Rewrite the lines of text in the material with every "engraçadas" replaced by "divertidas" and nothing else changed, leaving out the pictures.
===============
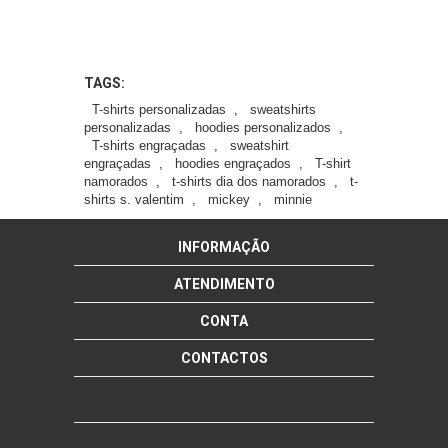
TAGS:
T-shirts personalizadas
,
sweatshirts
personalizadas
,
hoodies personalizados
,
T-shirts engraçadas
,
sweatshirt
engraçadas
,
hoodies engraçados
,
T-shirt
namorados
,
t-shirts dia dos namorados
,
t-
shirts s. valentim
,
mickey
,
minnie
INFORMAÇÃO
ATENDIMENTO
CONTA
CONTACTOS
===============
▶ Answer below
TAGS:
T-shirts personalizadas
,
sweatshirts
personalizadas
,
hoodies personalizados
,
T-shirts divertidas
,
sweatshirt
divertidas
,
hoodies engraçados
,
T-shirt
namorados
,
t-shirts dia dos namorados
,
t-
shirts s. valentim
,
mickey
,
minnie
INFORMAÇÃO
ATENDIMENTO
CONTA
CONTACTOS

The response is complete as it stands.